Cataloging and Observing Nearly Every Optically Luminous Object in the Sky with TESS

Speaker:

Ryan Oelkers (Vanderbilt University)

Location:

Address:

Mitchell Institute for Fundamental Physics & Astronomy

College Station, Texas 77843

Event Details

The Transiting Exoplanet Survey Satellite (TESS) will be conducting a nearly all-sky, photometric survey over the course of two years, with a core mission goal of discovering small transiting exoplanets orbiting nearby, bright stars. It will obtain 30-minute cadence observations of all objects in the TESS fields-of-view, along with 2-minute cadence observations of 200,000 to 400,000 selected stars. The choice of which stars to observe at the 2-minute cadence is driven by the need to detect small transiting planets, and prioritizes the selection of bright, cool dwarfs. Essential to the success of the TESS mission is the creation of the TESS Input Catalog (TIC).
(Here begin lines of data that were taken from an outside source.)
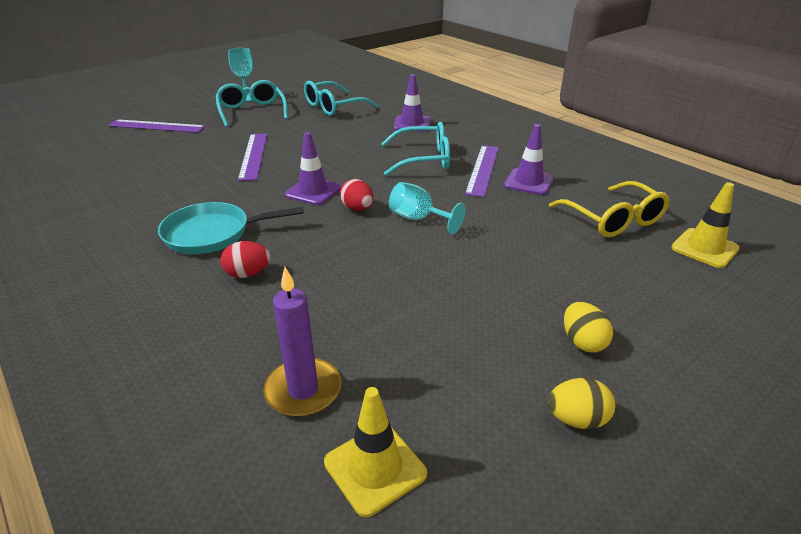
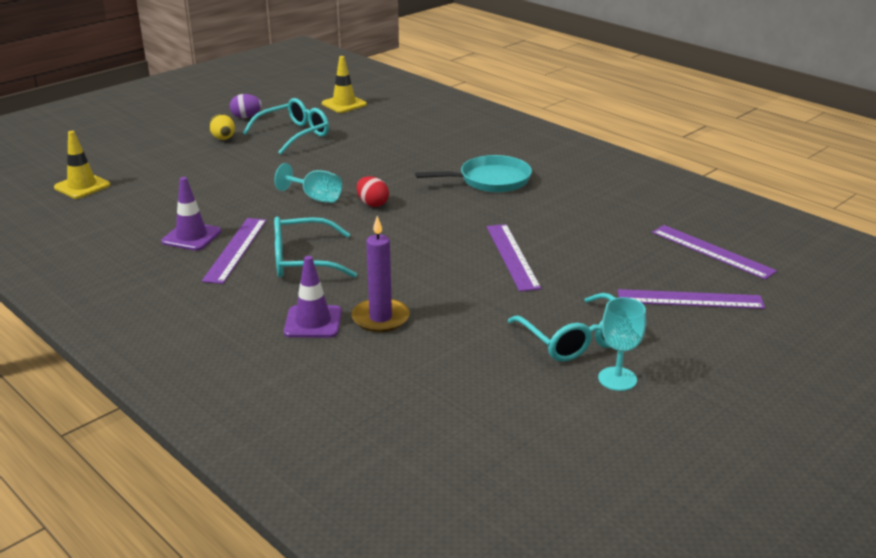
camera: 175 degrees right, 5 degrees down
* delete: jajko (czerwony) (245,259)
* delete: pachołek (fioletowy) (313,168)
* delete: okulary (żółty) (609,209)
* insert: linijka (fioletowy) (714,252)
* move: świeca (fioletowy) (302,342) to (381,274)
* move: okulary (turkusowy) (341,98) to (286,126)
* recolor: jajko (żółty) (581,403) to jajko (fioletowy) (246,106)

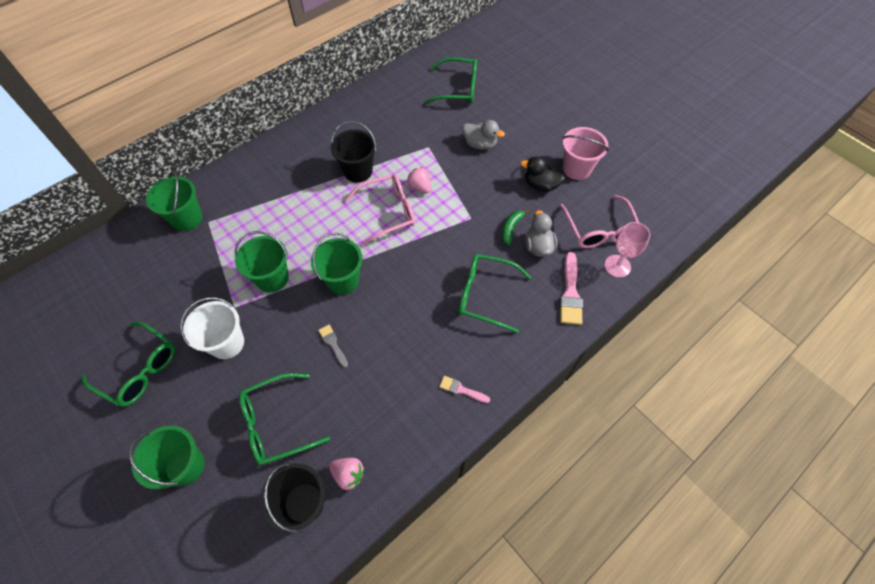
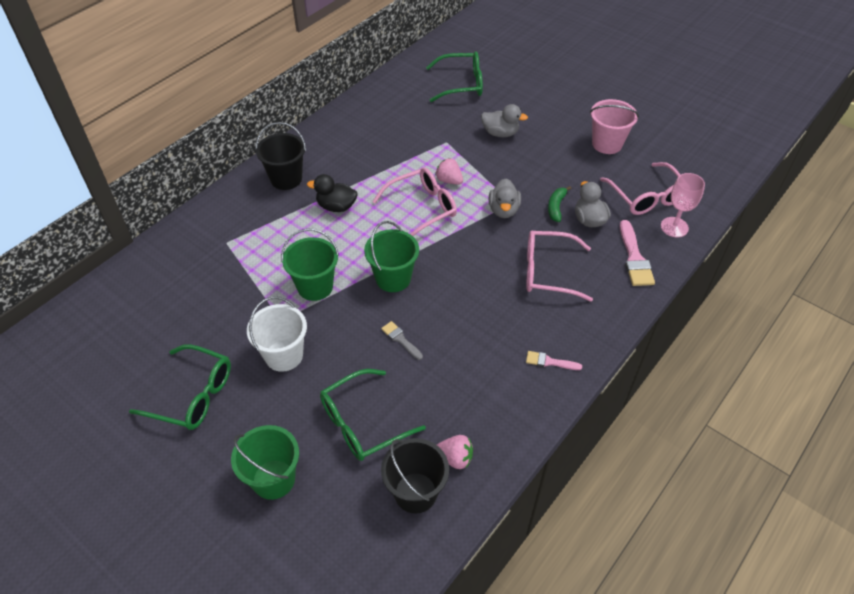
camera: 10 degrees left, 10 degrees down
* delete: wiadro (zielony) (174,200)
* insert: kaczka (szary) (505,198)
* move: wiadro (czarny) (353,152) to (281,156)
* move: kaczka (czarny) (542,174) to (332,193)
* recolor: okulary (zielony) (495,293) to okulary (różowy) (559,266)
The TIC contains every optically luminous, persistent object in the sky, within the limits of available point and extended source catalogs, in order to enable target selection and determine flux contamination in a given TESS aperture. While the primary science goal of the survey is the detection of new exoplanets, the survey’s all-sky, high cadence observations and immediately publicly available data will provide the astronomical community with unprecedented access to new avenues of research. I will provide a brief update on the mission status, describe the methods used to assemble the various catalogs and algorithms which populate the TIC, and illustrate the various aspects of astrophysics which can be investigated using TESS data.